Я в первый раз ужинаю с Харгроувами, и мои родители целую неделю вдалбливали мне, как важно им понравиться.
– Не прогуляться ли вам с Ханой по саду? – заявляет мэр Харгроув, отодвигая стул. – До кофе и десерта еще несколько минут.
– Нет-нет! – вырывается у меня.
Незачем мне оставаться с Фредом наедине!
Он вообще-то симпатичный. Да и благодаря пакету информации, полученному от эвалуаторов, я хорошо подготовилась к беседам на интересные ему темы – гольф, кино, политика. Однако я до сих пор нервничаю в его присутствии. Фред старше меня, он исцелен, и у него уже была пара. Все в нем – от сверкающих серебряных запонок до волос, аккуратно ложащихся на воротник, – заставляет меня чувствовать себя девчонкой, глупой и неопытной.
Но Фред мигом встает.
– Отличная идея, Хана, – утверждает он и протягивает мне руку.
Я колеблюсь. Физический контакт с парнем здесь – в ярко освещенной комнате, на виду у бесстрастно взирающих на меня родителей – смущает меня. Но Фред Харгроув – моя пара, значит, ничего не запрещено. В итоге Фред помогает мне встать. Ладонь у него сухая и куда более шершавая, чем я ожидала.

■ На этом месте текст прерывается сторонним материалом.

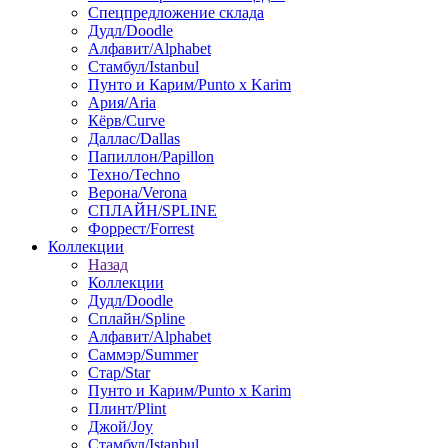
Спецпредложение склада
Дудл/Doodle
Алфавит/Alphabet
Стамбул/Istanbul
Пунто и Карим/Punto x Karim
Ария/Aria
Кёрв/Curve
Даллас/Dallas
Папиллон/Papillon
Техно/Techno
Верона/Verona
СПЛАЙН/SPLINE
Форрест/Forrest
Коллекции
Назад
Коллекции
Дудл/Doodle
Сплайн/Spline
Алфавит/Alphabet
Саммэр/Summer
Стар/Star
Пунто и Карим/Punto x Karim
Плинт/Plint
Джой/Joy
Стамбул/Istanbul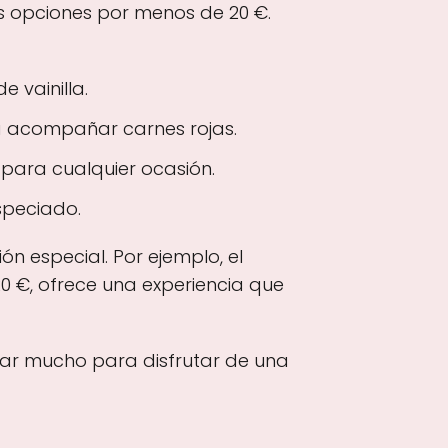
es opciones por menos de 20 €.
e vainilla.
ra acompañar carnes rojas.
 para cualquier ocasión.
especiado.
n especial. Por ejemplo, el
0 €, ofrece una experiencia que
tar mucho para disfrutar de una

Мы покидаем обеденный зал и направляемся в холл, обшитый деревянными панелями. Фред пропускает меня вперед. Я ощущаю его взгляд, скользящий по моему телу, его близость и запах – и мне делается неуютно. Фред большой. И он выше Стива Хилта.
Когда подобное сравнение приходит мне в голову, я злюсь.
Наконец мы выбираемся на заднее крыльцо, и я забиваюсь в угол, подальше от Фреда. Он не приближается, и я испытываю облегчение. Я прислоняюсь к перилам и смотрю на просторный сад, окутанный тьмой. Ажурные фонарики освещают ветви берез и кленов, шпалеры со вьющимися розами и клумбы с кроваво-красными тюльпанами. Доносится стрекот сверчков. В воздухе пахнет влажной землей.